MENEBAK WACANA PRESIDEN ; PILKADA TIDAK LANGSUNG

Opini1107 Views

Oleh : Sumadi Dilla
Dir Eks JSI-Sultra, Dosen Komunikasi UHO.

Sepintas tak ada yang istimewa dengan Wacana presiden itu. Sebagai sebuah ide hal itu wajar saja. Apalagi sebelumnya presiden ke 7 Joko Widodo pernah mencetuskan ide tersebut dalam berbagai forum terbuka. Namun dibalik ide wacana itu, sebagai masyarakat, ada fakta sejarah yang dinafikan oleh pemerintah. Pemerintah dan penguasa mungkin lupa atau pura-pura lupa sejarah reformasi yang dinikmati saat ini. Bukankah pilkada secara langsung merupakan amanah reformasi sekaligus konsekuensi dari otonomi daerah. Bahkan pemerintah pernah memiliki pengalaman buruk, pemilihan kepala daerah secara tidak langsung melalui DPRD, dituding tidak demokratis akibat adanya politik uang terhadap kursi partai politik di DPRD. Parahnya pengalaman tersebut menjadi ajang transaksi politik antar elit yang menimbulkan hilangnya kepercayaan publik hingga konflik masyarakat dengan lembaga legislatif. Jika pemilihan pemimpin di daerah diserahkan kembali ke DPR/DPRD itu artinya ide flashback bukan ide progress dalam berdemokrasi politik. Sungguh naif jika semangat reformasi yg diperjuangkan dengan keringat, airmata, darah dan nyawa, kini ingin dibajak lagi oleh elit politik dan aparat negara. Jika hal ini terjadi suatu pertanda hak kedaulatan rakyat dikesampingkan sekaligus kemunduran demokratisasi politik warga negara. Dimana pun negara yang menganut sistem demokrasi, keterlibatan warga negaranya menjadi tolok ukur negara itu disebut paham demokrasi.

Dengan demikian, alasan dibalik wacana presiden pilkada berbiaya mahal sungguh tidak tepat dan patut dikritisi. Sebab bila kita memahami penyederhanaan pemilu dan pilkada yang dilaksanakan serentak, itu dilatarbelakangi oleh semangat penghematan anggaran negara.
Pertanyaan yang patut diajukan kepada presiden bersama partai Gerindra sebagai pengusul wacana tersebut saat ini, apakah Gerinda menyadari bahwa partainya pernah menolak keras usul pilkada dilaksanakan di DPRD ketika PDIP mewacanakan pilkada tidak langsung beberapa tahun yang lalu. Lalu kenapa pula hal sebaliknya PDIP saat ini justru menjadi satu-satunya partai yang tegas menolak usulan presiden tersebut. Fakta ini mencengangkan sekaligus menodai wajah politik parlemen.

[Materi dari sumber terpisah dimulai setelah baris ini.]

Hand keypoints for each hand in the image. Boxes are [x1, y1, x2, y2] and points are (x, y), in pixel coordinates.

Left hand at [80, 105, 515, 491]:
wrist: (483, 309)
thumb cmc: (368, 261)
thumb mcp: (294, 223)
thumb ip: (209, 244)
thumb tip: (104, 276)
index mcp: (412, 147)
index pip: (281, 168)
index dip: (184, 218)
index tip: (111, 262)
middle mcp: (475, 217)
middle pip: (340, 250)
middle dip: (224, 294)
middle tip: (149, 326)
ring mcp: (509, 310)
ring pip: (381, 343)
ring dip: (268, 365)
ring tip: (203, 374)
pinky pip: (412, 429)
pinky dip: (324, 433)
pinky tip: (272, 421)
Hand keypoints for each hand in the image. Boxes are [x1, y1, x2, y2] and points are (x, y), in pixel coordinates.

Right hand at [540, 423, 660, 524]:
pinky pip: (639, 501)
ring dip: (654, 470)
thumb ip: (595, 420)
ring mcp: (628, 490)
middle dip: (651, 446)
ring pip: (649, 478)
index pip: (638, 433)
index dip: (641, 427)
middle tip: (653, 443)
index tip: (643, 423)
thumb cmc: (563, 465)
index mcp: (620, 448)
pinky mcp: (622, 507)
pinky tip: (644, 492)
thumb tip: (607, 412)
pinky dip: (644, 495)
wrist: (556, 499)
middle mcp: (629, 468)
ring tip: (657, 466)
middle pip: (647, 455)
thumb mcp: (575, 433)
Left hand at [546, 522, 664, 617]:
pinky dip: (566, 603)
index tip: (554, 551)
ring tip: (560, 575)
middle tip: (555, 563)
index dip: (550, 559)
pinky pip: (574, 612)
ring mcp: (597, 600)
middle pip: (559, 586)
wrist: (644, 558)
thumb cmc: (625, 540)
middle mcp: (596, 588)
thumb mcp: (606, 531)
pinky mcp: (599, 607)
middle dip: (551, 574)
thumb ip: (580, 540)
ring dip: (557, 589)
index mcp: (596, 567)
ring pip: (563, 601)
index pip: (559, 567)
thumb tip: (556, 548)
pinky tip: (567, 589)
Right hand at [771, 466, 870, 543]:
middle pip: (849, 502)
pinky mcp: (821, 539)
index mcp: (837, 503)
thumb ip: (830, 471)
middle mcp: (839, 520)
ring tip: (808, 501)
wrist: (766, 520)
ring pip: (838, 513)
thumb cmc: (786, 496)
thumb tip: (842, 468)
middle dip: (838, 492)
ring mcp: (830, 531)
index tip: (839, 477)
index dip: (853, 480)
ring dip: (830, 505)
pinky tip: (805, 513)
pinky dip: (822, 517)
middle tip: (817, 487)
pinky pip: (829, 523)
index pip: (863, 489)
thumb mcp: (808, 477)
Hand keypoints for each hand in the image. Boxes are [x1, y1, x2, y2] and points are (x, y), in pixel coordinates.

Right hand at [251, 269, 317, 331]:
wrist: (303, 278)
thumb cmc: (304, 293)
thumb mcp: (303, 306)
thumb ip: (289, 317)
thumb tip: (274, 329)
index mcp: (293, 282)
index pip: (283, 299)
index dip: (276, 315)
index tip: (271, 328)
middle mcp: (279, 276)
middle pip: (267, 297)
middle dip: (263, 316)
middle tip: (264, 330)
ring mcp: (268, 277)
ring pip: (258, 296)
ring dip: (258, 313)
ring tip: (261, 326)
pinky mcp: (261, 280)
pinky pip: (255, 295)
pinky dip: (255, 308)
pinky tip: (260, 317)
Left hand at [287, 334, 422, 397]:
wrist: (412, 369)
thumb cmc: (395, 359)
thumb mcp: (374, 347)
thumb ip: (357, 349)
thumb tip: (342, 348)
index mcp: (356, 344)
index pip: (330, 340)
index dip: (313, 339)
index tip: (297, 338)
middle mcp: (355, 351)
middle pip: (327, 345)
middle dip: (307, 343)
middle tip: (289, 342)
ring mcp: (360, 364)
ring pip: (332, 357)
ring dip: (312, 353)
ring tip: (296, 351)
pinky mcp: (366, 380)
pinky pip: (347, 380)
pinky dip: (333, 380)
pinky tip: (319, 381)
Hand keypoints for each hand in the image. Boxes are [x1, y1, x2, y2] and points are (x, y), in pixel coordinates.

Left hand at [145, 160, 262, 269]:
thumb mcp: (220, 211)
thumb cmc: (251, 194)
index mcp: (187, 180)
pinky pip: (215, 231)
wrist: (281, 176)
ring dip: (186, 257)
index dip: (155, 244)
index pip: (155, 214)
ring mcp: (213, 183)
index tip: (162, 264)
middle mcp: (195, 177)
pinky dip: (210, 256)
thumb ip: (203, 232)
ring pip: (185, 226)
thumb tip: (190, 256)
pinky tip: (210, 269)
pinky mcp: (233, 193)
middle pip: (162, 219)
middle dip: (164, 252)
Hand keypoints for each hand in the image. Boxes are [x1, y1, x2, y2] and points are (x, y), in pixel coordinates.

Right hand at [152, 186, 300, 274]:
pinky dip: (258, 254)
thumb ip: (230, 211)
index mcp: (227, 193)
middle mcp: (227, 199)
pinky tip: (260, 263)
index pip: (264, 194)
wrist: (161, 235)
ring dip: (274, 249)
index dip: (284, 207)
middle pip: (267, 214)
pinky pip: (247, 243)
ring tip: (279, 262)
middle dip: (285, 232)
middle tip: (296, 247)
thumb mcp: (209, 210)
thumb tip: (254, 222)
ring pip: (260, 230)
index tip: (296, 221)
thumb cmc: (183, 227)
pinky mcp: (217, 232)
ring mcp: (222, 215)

Jadi terhadap wacana tersebut kita dapat mengatakan ibarat sebuah permainan “game changer” politik partai penguasa. Pada konteks ini, wacana dipergunakan sebagai instrumen atau alat melanggengkan kekuasaan pada satu sisi. Disisi lain praktek wacana beroperasi untuk tujuan hegemoni dan dominasi terhadap pihak lain.

Di sinilah sesungguhnya menjadi persoalan, hal mana apa yang dipertontonkan pemerintah dan kekuasaan, relevan dengan thesis seorang filsuf Prancis Foucault, P.M (1980) yang dikenal sebagai ahli teori sosial, ahli bahasa, dan kritikus sastra. Bahwa elemen taktis dari suatu wacana adalah adanya relasi kuasa, dan antara wacana dan kekuasaan itu sendiri memiliki hubungan timbal balik. Karenanya, wacana presiden bersama partai Gerindra dan PDIP tentang pilkada tidak langsung patut dicurigai, sebagai upaya rezim menaklukkan dan menguasai hak kedaulatan rakyat.

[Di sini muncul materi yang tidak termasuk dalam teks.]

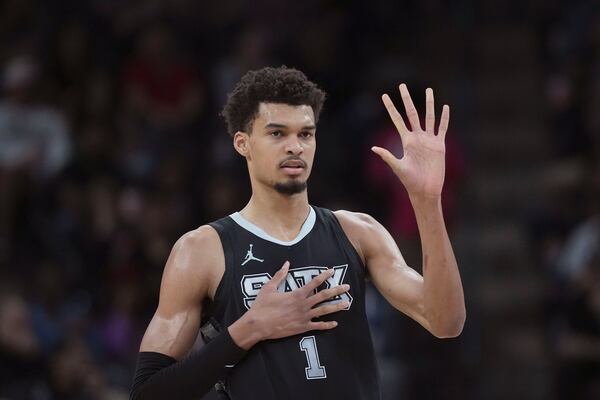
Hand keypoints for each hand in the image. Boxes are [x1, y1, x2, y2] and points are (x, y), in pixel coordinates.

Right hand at [229, 261, 349, 348]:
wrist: (258, 325)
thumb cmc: (262, 306)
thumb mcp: (269, 288)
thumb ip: (279, 275)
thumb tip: (286, 263)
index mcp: (296, 294)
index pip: (314, 282)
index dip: (324, 276)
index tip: (332, 271)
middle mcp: (303, 305)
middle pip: (324, 295)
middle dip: (337, 290)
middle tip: (347, 287)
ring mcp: (304, 317)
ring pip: (324, 310)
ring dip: (336, 306)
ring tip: (347, 303)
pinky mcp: (302, 328)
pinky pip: (317, 326)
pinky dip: (327, 325)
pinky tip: (335, 323)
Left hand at [371, 84, 449, 199]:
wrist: (425, 190)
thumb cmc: (410, 181)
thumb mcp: (398, 167)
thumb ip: (387, 156)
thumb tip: (374, 148)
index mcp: (406, 141)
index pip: (397, 120)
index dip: (391, 108)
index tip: (384, 96)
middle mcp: (417, 138)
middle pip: (412, 113)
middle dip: (407, 99)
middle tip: (402, 85)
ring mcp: (429, 141)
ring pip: (429, 117)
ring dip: (429, 104)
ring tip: (428, 90)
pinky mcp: (439, 146)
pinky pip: (442, 129)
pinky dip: (444, 118)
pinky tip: (445, 107)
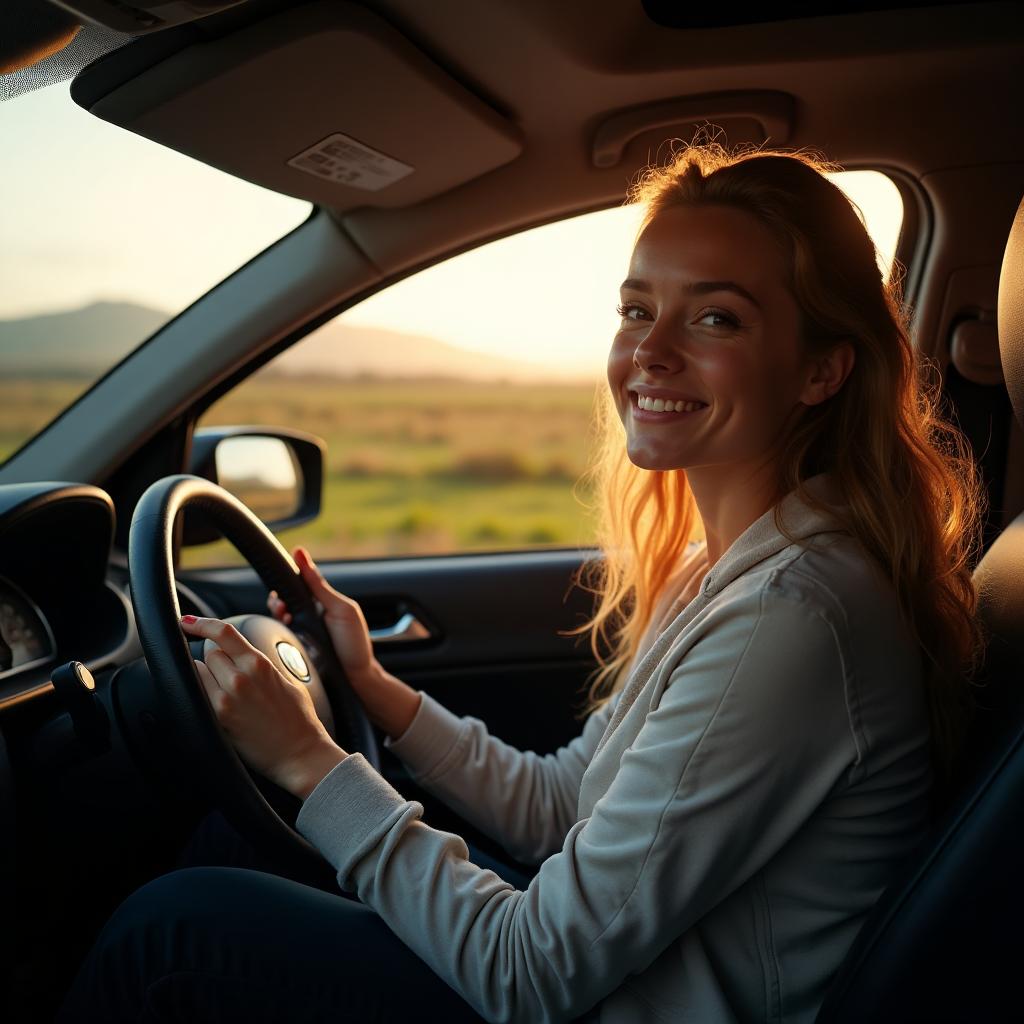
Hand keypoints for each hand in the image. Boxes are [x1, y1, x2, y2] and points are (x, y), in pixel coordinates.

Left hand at [180, 614, 345, 799]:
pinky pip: (198, 695)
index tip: (188, 621)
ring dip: (207, 676)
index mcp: (260, 664)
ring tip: (224, 690)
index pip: (224, 632)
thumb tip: (244, 657)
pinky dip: (203, 694)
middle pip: (209, 652)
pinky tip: (217, 702)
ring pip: (199, 672)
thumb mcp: (287, 681)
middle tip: (228, 673)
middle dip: (215, 658)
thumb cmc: (299, 719)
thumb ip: (263, 666)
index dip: (201, 623)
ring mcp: (226, 699)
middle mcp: (241, 678)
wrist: (301, 753)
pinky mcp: (218, 718)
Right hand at [268, 547, 421, 739]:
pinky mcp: (292, 645)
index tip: (283, 575)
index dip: (289, 579)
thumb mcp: (341, 609)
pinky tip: (283, 624)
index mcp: (321, 603)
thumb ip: (320, 586)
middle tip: (283, 602)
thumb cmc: (354, 643)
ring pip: (279, 614)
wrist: (355, 677)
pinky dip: (275, 625)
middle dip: (279, 597)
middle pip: (285, 599)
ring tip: (284, 613)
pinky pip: (277, 632)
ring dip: (277, 609)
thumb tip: (301, 555)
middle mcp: (308, 616)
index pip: (298, 584)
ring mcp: (300, 631)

Demikian pula narasi “pilkada berbiaya mahal” merupakan bentuk praktik wacana rezim sebagai produk hegemoni pengetahuan dalam menyusun informasi atas aktivitas publik yang dikendalikan.
Sejatinya pilkada berbiaya mahal dalam wacana dimaksud memerlukan kajian dan evaluasi, bukan memangkas esensi demokrasi di tingkat lokal. Pilkada yang mahal terjadi lebih disebabkan pemborosan penggunaan anggaran yang tidak semestinya, bukan alih-alih menghilangkan hak politik masyarakat.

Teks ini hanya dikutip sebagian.